## [Sayfa]
<<<<

19 Kasım 2025 Çarşamba

Masumiyet müzesi ve değişmek..

Yaş 14-15, başımda kavak olmasa da fıstık çamı ve begonvil yelleri :) Şahane bir yaz geçiriyorum. Ananem var, dedem var, Semo var. Annemle babam iş güç adı altında, bambaşka bir şehirdeki evimizde, çocuksuz yazın keyfini sürüyorlar. Benden beklenen biraz matematik çalışmak, başka hiçbir şey değil... 

Tüm günümü birkaç gün önce fotoğrafını buraya da eklediğim "küçük kamelya"da, denize baka baka, Ağustos böceklerinin senfonisi altında, yazarak ve çizerek geçiriyorum. Çünkü 20ye yakın kitap, boya kalemleri ve bir tomar kağıt getirmişim, tam 3 ay kesintisiz sürecek yaz tatili için. 

Geri kalan zamanlarda hemen evin altındaki denize girip uzun uzun yüzüyorum, bahçede zaman geçiriyorum. Ananemin yemeklerini iştahla yiyorum. Geceleri yıldızlara bakarak hayaller kuruyor, kaydıklarında dilekler diliyorum. 

O zamanlar ne kadar beyaz Türk olduğumu bilmiyorum, herkesin yazı aşağı yukarı böyle geçer sanıyorum. Ve henüz hayatımda tek bir ölüme şahit olmamışım. Ve henüz aşık da olmamışım. Hayatın en masum noktasındayım, herkesin içindeki güzelliğe inanıyorum, her şeye pespembe gözlüklerle bakıyorum..

>>>>

## [Alıntılanan Veriler]
<<<<

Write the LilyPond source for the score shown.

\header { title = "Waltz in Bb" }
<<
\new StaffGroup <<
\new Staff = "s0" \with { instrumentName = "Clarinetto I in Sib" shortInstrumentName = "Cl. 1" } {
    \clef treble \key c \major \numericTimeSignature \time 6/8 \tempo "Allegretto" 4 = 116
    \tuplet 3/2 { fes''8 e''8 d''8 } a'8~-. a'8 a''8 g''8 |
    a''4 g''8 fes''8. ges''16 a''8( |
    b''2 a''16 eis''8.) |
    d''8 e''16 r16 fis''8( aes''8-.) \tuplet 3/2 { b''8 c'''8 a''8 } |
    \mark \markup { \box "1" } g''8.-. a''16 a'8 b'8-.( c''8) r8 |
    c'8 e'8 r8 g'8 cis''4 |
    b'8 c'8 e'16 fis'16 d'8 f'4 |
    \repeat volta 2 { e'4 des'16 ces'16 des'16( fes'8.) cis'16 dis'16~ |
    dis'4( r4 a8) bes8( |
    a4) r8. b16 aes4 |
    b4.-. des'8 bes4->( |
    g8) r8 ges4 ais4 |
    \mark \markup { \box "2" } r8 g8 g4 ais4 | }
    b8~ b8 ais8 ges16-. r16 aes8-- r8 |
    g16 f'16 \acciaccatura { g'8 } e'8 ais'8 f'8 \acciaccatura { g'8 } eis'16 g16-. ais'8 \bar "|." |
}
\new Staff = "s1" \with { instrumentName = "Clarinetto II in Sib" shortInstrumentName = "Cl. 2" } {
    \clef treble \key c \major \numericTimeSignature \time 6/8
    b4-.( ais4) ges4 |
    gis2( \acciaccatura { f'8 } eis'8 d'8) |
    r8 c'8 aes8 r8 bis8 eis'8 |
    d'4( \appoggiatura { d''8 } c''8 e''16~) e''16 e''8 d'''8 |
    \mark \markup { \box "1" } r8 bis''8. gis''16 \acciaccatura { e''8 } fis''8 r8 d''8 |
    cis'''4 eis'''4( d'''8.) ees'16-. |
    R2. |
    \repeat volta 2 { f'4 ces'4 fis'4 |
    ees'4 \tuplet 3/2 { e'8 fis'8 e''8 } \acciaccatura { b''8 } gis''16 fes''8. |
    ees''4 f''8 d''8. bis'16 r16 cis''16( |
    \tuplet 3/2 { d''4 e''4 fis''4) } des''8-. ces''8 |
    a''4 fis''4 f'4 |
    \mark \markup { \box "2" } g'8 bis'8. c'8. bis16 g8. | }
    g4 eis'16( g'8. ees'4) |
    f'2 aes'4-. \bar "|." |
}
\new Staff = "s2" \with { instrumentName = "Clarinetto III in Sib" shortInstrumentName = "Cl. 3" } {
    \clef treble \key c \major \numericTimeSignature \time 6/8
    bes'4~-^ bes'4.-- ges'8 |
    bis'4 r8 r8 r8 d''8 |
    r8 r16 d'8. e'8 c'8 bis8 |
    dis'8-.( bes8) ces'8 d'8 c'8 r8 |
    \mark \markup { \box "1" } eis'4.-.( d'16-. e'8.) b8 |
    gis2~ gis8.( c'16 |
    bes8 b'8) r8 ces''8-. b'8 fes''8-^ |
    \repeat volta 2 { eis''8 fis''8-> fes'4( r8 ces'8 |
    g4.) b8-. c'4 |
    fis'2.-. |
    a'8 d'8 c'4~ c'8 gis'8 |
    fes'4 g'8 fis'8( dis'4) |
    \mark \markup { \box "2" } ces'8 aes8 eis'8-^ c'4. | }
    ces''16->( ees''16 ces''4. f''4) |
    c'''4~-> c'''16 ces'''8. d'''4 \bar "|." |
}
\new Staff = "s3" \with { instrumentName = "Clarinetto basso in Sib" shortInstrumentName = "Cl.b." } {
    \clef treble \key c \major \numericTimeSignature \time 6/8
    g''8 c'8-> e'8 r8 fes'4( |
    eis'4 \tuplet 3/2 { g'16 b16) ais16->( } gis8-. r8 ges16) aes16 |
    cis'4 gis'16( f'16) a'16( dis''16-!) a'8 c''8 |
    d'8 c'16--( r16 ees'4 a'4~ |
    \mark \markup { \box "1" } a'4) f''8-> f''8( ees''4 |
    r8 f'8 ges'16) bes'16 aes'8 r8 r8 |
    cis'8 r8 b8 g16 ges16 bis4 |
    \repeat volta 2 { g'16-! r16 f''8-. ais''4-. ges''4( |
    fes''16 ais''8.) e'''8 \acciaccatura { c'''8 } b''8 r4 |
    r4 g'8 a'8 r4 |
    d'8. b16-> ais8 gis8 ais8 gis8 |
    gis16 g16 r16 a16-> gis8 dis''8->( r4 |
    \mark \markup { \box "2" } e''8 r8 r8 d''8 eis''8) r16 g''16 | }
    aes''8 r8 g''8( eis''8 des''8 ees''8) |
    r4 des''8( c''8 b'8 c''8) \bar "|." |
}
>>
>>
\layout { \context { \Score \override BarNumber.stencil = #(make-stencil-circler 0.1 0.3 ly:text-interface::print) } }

>>>>

## [Alıştırmalar]
1) Masumiyet müzesi yazısının anlatıcısı neden bütün gününü "küçük kamelya"da yazarak ve çizerek geçiriyor? Bir ila üç cümleyle açıklayın.
2) Masumiyet müzesi yazısını kaldığı yerden sürdürün.

## [Görev Yanıtları]
1) Anlatıcı, üç ay kesintisiz sürecek yaz tatili için yanına 20'ye yakın kitap, boya kalemleri ve bir tomar kâğıt getirmiştir. Bu yüzden bütün gününü küçük kamelyada, denize bakarak yazıp çizerek geçirir.

2)
O günden bugüne çok şey değişti, çok şey yitirildi, bazı yeni şeyler kazanıldı, sonuçta ben "şimdiki ben" oldum. İşin tuhaf tarafı, böyle de kalmayacağım, değişmeye, bazı şeylerden yana fakirleşmeye, bazı şeylerden yana zenginleşmeye devam ediyor, apayrı birine dönüşüyor olacağım....

Çok tuhaf değil mi bu? İnsan ister istemez şunu soruyor; "öz" ne peki?

Dedemin buz mavisi arabasının üstüne çıkmışım, 
garajın asmasından üzüm topluyorum sözümona.. 
tuhaf ama, hatırlıyorum bu elbisemi ve o üzümleri..
nasıl unutabilirsin ki?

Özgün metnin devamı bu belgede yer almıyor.